Izajasza 31

Pismo Święte Starego i Nowego Przymierza (literacki)

od Ewangeliczny Instytut Biblijny
1 Biada tym, którzy idą po pomoc do Egiptu, polegają na koniach, ufają rydwanom, że liczne, i jeźdźcom, że bardzo silni, a nie obchodzi ich Święty Izraela i nie szukają PANA!2 A przecież On jest mądry i wie, jak osiąga się cel,[1] a swoich słów nie cofa. Powstaje On przeciw domowi niegodziwych i przeciw pomocy złoczyńców.3 A Egipt? To ludzie — nie Bóg! Ich konie? To ciało — nie duch!
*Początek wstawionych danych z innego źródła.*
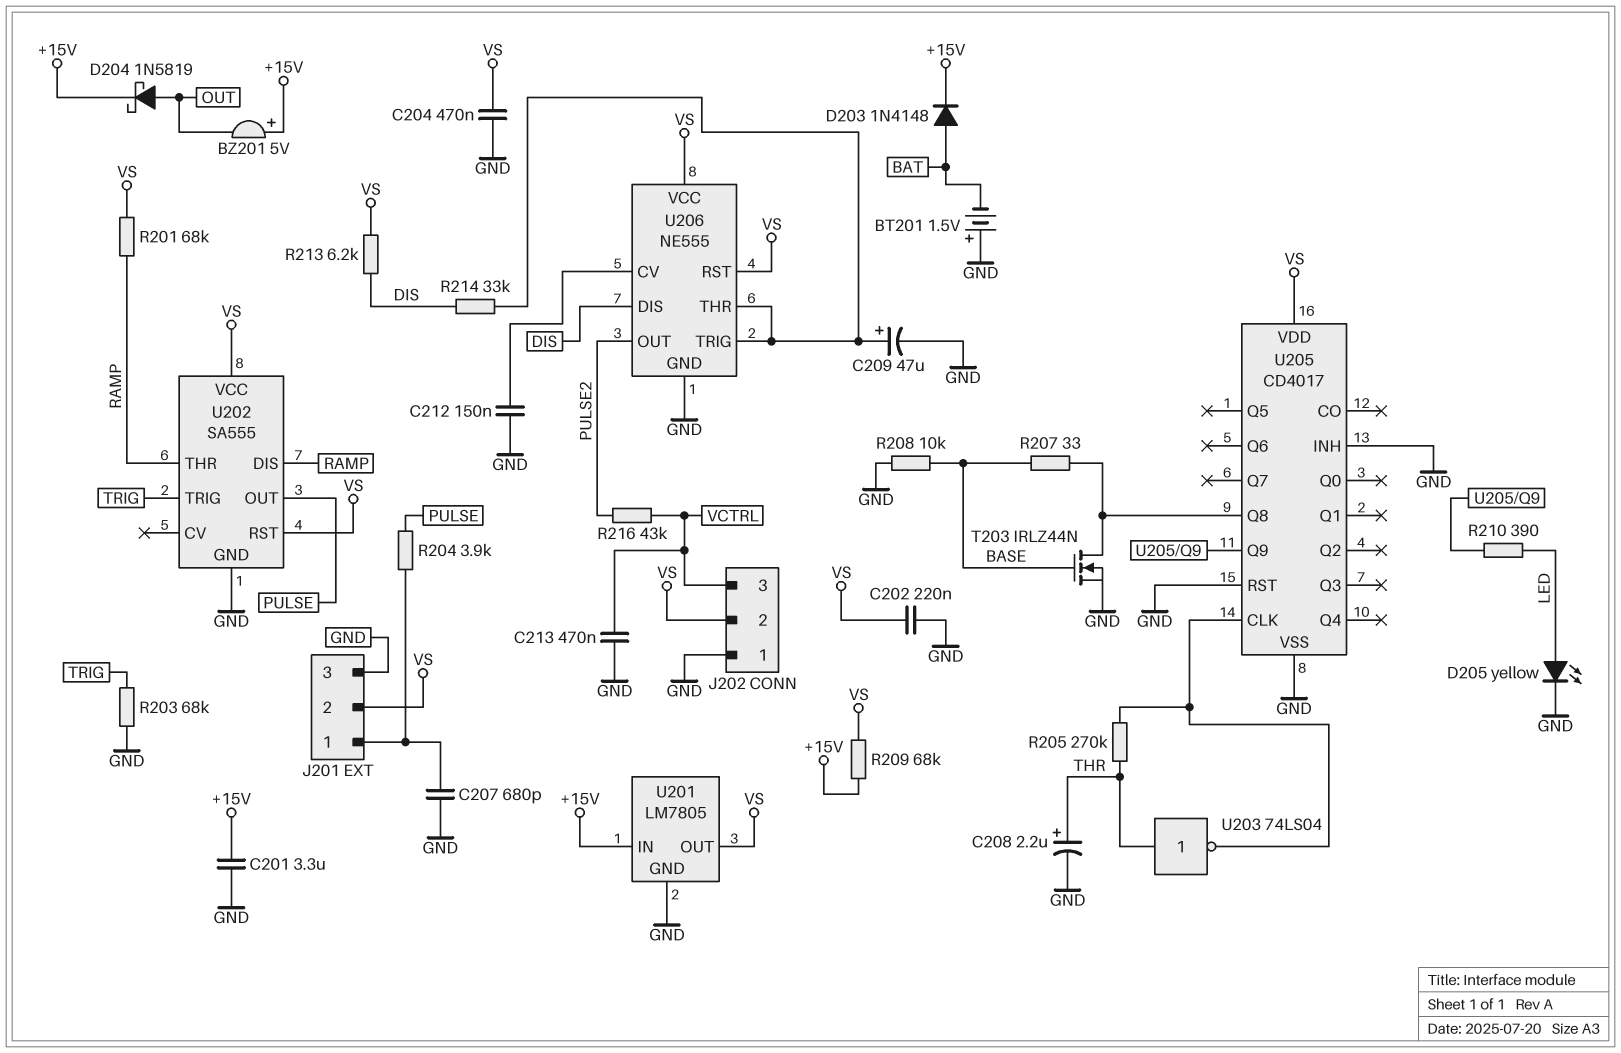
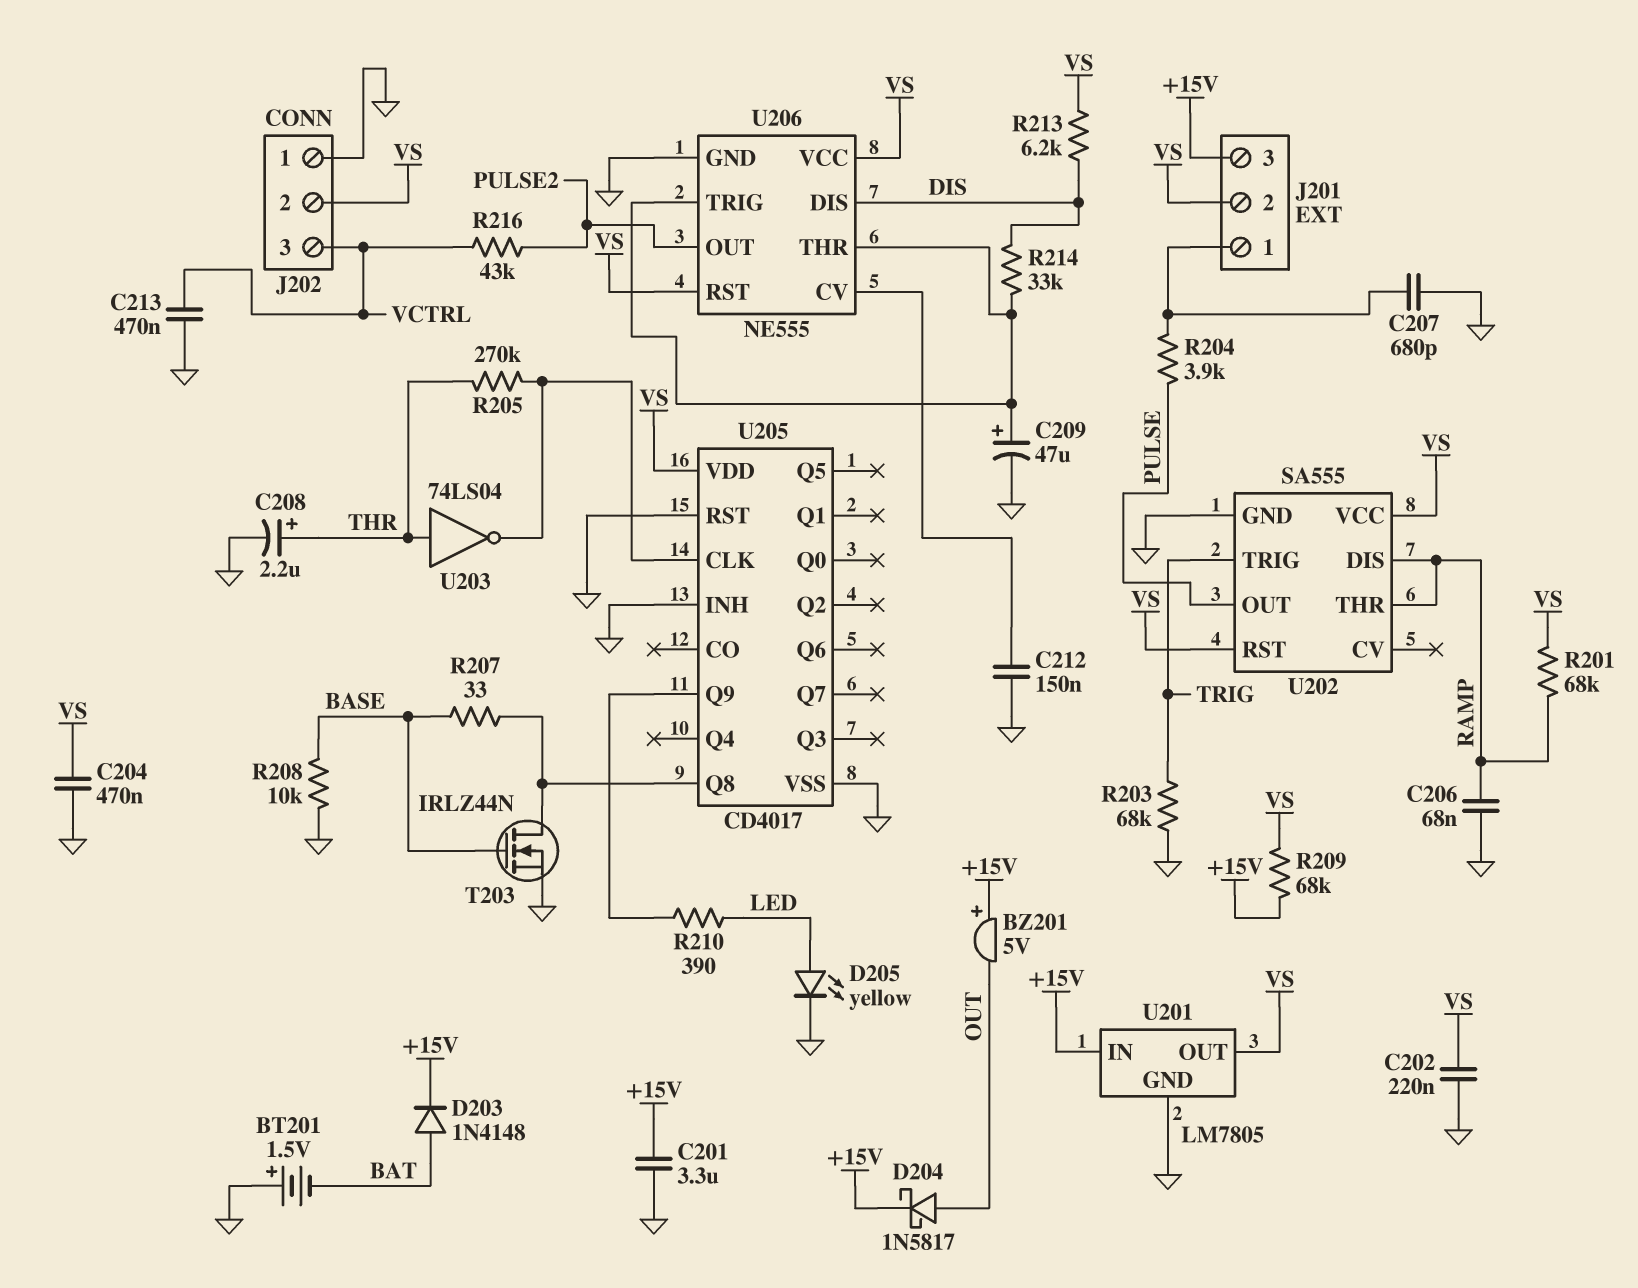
C206: none -> 68nF (GND, RAMP)
D204: schottky 1N5819 (A OUT, K +15V) -> schottky 1N5817 (A OUT, K +15V)
J201 pin 3: GND -> +15V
Gdy PAN wyciągnie swą rękę, potknie się obrońca i padnie broniony, i wszyscy razem poginą!4 Gdyż tak powiedział do mnie PAN: Podobnie jak warczy lew i lwię nad swoim łupem, gdy przeciw niemu zwołują całą gromadę pasterzy — nie drży on przed ich głosami, na ich zgiełk się nie kuli — tak zstąpi PAN Zastępów, aby walczyć o górę Syjon i o jego wzgórze.5 Jak latające ptaki — tak PAN Zastępów obroni Jerozolimę, obroni i wyratuje, przez swe przejście ją wybawi.[2]6 Nawróćcie się, synowie Izraela, do Tego, od którego tak daleko odeszliście!7 W tym bowiem dniu porzuci każdy swe bożki srebrne oraz złote, które sporządziły dla was wasze grzeszne ręce.8 I padnie Asyria od miecza, ale nie ludzkiego, nie ludzki miecz ją pochłonie. Przyjdzie jej uciekać przed mieczem, a kwiat męskiej siły pójdzie pod przymusem do robót.9 I jej skała przepadnie ze strachu, a pod sztandarem stchórzą jej książęta — oświadcza PAN, którego płomień świeci na Syjonie, a palenisko z ogniem żarzy się w Jerozolimie.